00:04 Thanks for joining us.
00:06 Good morning, everybody. I'm Ben Fleming, one of the senior pastors here at Westside and I too am a dad. And I know this not just because of the two offspring that I have. but because last night I said the words I'm not sleeping, I'm just resting my eyes.
01:18 I mean, those would be the signs of great fatherhood. I remember, when I was growing up, my dad would take me after church, and shout out to my dad. Who's definitely not listening cuz he's preaching right now. but my dad would take me after church to the Teo, across the freeway from our church and I would get a pizza pocket and a sunny D sounds like heartburn now sounded like a delicacy then. And we would come home and my mom, would say, you've been to the TECO with your father. She would smell the grease, and not to make it too spiritual. But I pray that this father say that there would be that, that evidence, almost that scent, that we've been with our father God amen. Exile part two is where we're at. We're talking about this, this idea, this reality that is super present in scripture called exile because well, we believe that still today, people of the Christian faith find themselves as exiles.
02:22 And so we have to understand the importance of this phrase. And I've been thinking about it this way. If you asked me if I showed up to a gathering together and I showed up with a glass or a bottle of wine, if I showed up with a glass of wine, you send me home, showed up with a bottle of wine and you said, where'd this wine come from? I would tell you a story about how I went to food for less and how it was difficult to park because I got stuck in trader Joe's traffic. Come on, somebody's been stuck in trader Joe's traffic with me. And I would tell you about how I needed to go find a cart. And then I wasn't exactly sure, where I was gonna find the wine this particular time, but then I would've found it. And I would've found a red one on shelf three in aisle nine, and then I went home and then I brought it here.

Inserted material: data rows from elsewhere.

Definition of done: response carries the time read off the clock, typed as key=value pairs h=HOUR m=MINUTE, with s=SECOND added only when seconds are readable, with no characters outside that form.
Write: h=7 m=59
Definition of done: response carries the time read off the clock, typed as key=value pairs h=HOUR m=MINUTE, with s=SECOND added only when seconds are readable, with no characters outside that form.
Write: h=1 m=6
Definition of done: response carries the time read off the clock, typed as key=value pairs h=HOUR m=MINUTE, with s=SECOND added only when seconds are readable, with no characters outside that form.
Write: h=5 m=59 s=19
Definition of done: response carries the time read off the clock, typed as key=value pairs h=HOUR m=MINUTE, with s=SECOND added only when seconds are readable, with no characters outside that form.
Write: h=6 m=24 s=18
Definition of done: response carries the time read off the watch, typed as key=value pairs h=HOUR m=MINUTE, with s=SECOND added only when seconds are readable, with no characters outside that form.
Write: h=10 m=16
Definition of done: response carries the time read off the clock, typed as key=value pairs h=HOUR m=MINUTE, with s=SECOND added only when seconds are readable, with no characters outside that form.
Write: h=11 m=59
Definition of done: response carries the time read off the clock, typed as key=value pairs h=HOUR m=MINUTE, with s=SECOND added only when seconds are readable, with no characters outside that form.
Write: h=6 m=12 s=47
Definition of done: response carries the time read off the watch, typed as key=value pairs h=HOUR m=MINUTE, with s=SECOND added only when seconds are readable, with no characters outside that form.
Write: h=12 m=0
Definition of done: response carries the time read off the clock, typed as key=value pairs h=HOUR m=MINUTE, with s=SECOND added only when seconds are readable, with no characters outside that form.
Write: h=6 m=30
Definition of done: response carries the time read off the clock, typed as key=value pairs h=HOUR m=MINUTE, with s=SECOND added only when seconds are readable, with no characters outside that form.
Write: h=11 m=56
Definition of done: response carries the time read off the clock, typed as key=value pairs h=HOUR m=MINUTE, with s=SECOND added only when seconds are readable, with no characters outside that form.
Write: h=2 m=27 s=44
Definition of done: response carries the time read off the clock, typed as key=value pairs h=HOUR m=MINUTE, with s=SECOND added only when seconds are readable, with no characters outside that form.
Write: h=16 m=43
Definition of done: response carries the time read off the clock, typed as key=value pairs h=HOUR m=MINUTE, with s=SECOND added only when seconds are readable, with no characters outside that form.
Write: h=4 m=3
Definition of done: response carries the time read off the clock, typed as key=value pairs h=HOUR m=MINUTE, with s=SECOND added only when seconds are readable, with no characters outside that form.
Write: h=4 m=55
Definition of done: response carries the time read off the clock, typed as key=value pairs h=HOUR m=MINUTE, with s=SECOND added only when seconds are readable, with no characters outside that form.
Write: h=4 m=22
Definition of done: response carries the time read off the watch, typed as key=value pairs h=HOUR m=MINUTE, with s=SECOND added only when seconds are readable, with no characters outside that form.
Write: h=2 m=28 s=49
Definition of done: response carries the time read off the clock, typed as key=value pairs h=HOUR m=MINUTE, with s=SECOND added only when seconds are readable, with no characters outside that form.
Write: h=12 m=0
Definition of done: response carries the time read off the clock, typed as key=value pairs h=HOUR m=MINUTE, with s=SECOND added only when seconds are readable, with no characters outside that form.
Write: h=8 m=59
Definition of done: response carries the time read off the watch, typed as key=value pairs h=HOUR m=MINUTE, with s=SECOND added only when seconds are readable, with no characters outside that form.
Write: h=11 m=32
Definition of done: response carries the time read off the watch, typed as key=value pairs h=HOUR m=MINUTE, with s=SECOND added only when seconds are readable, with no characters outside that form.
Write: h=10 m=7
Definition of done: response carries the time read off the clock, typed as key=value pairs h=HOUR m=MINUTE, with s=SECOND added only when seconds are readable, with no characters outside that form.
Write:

03:12 And that would be my story of where did this wine come from. If you've ever talked to somebody that understands wine, or maybe you've even taken a wine tour or done a wine tasting, you've been with a wine maker or you've traveled and you've been to vineyards. You understand that the story that they tell about where the wine came from is very, very different than Ben's stories from food for less. They'll say it began in this year. And this particular vintage that you're holding in your hand right now has all these notes of this fruit and this nut, because it was grown in this year with this amount of humili of humidity on this hillside in this country. And then they'll tell you about the barrels and the fragrances of it. And they'll tell you how it all came together. I will tell you that I bought it for $25 and they will tell you the story of the soil that it was birthed in.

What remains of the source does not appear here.